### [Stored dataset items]
--------

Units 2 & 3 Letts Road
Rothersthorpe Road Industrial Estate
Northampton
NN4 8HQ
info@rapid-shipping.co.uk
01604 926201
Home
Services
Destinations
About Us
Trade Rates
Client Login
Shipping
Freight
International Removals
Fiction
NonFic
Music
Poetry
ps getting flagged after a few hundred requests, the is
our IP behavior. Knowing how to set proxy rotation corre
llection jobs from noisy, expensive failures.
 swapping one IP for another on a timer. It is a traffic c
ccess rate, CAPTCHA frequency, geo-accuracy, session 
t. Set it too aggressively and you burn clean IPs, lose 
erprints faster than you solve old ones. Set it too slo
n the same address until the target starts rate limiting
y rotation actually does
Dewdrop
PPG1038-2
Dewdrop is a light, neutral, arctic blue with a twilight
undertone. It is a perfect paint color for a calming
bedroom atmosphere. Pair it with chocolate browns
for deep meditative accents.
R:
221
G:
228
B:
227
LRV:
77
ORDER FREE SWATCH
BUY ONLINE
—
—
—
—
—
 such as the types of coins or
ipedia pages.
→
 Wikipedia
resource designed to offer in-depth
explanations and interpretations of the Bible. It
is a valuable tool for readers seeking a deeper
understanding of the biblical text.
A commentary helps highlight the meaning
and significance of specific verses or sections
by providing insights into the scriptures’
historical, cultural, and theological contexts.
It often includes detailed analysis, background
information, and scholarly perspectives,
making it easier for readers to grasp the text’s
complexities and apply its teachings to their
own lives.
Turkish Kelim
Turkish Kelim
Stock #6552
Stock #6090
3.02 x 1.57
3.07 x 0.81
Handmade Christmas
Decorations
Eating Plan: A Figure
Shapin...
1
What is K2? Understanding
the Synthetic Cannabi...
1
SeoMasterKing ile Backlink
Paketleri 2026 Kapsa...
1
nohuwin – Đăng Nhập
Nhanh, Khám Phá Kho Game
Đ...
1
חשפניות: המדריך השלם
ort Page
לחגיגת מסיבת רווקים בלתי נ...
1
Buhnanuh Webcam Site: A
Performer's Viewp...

--------

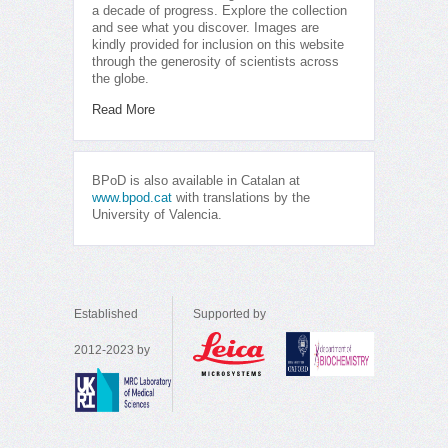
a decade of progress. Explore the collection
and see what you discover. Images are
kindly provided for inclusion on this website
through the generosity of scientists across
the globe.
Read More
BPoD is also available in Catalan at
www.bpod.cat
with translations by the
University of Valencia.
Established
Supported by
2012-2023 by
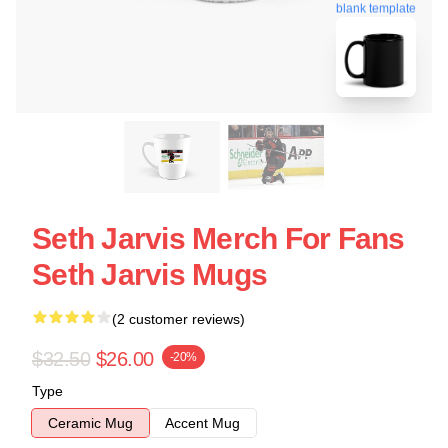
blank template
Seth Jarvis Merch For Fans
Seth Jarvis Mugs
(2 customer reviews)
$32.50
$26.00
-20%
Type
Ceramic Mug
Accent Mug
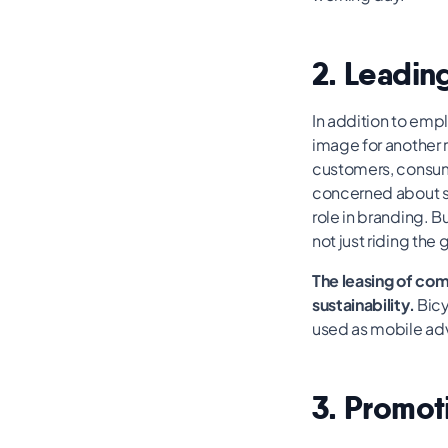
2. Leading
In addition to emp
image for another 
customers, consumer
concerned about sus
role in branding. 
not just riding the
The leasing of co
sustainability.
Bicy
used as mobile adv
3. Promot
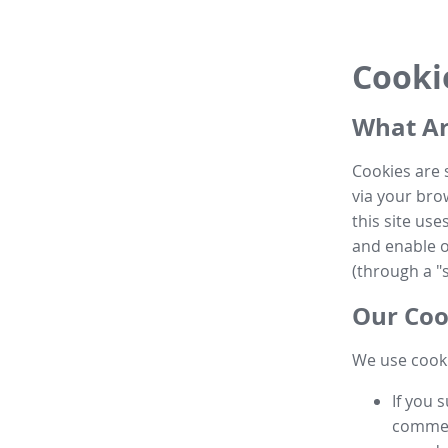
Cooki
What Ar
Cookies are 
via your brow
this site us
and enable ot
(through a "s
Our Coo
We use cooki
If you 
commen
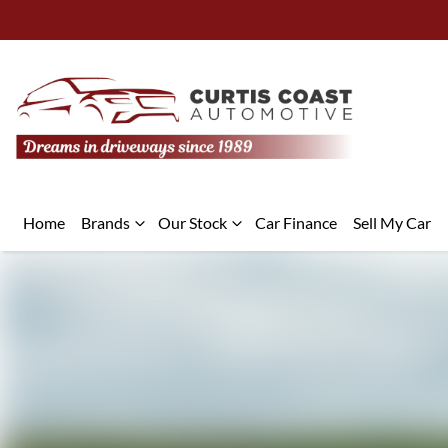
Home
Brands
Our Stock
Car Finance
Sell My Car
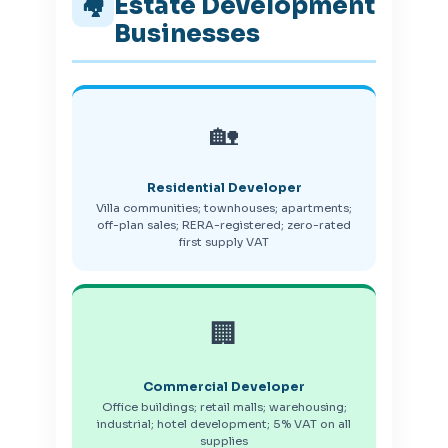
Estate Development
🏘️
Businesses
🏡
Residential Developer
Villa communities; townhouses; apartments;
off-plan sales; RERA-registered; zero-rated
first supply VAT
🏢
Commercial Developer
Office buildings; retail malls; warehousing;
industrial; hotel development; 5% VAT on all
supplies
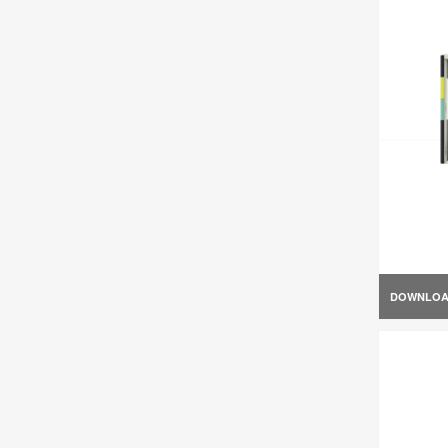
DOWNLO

--------

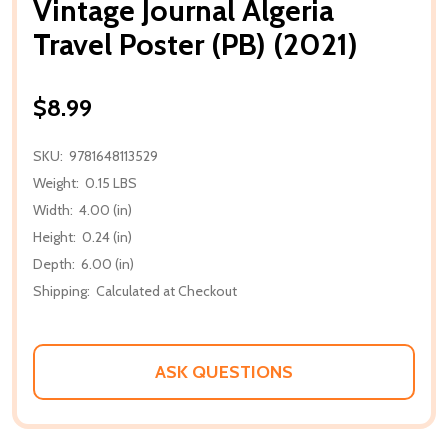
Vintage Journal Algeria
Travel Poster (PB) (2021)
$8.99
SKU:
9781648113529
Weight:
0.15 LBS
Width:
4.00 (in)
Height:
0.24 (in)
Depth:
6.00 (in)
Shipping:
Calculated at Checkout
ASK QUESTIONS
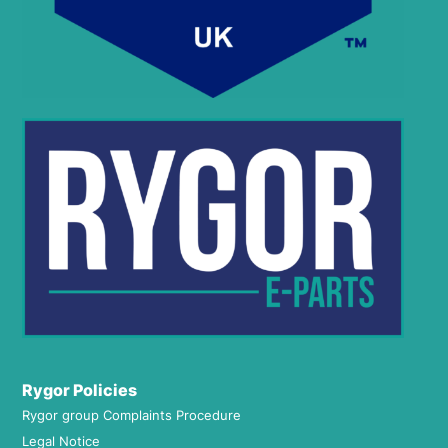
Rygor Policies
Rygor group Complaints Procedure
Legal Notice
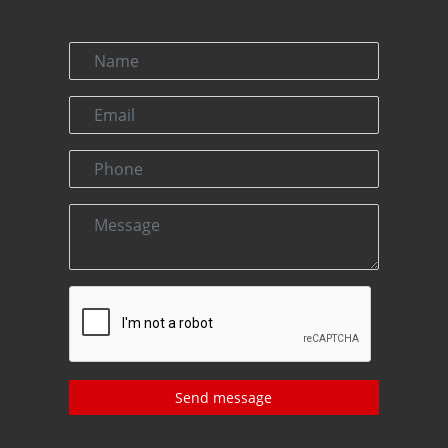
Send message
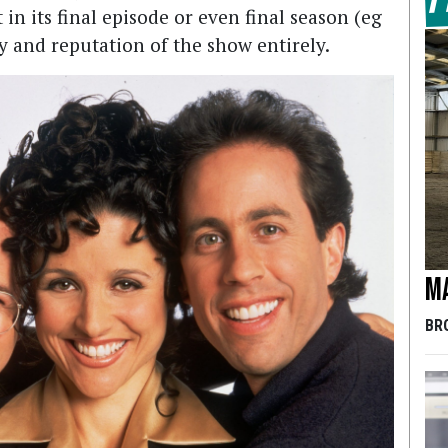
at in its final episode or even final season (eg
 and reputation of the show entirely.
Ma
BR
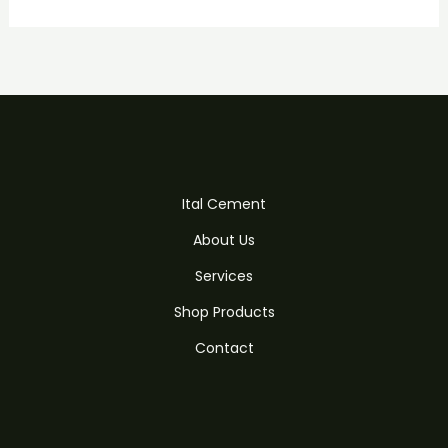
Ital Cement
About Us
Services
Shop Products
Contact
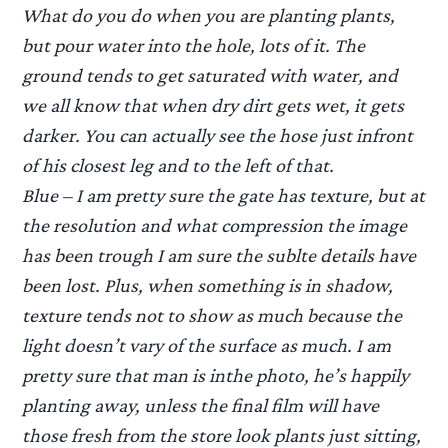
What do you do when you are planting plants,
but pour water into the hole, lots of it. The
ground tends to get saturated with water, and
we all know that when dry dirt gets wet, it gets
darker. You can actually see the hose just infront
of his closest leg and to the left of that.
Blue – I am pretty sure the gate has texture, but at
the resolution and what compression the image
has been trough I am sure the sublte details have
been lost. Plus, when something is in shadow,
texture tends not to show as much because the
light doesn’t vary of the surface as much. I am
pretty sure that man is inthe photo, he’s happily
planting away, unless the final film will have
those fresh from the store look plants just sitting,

--------

### [EXERCISE BRIEF]
The lines you return should be those above that contain the word "when", every one of them.

### [COMPLETED TASK]
What do you do when you are planting plants,
we all know that when dry dirt gets wet, it gets
been lost. Plus, when something is in shadow,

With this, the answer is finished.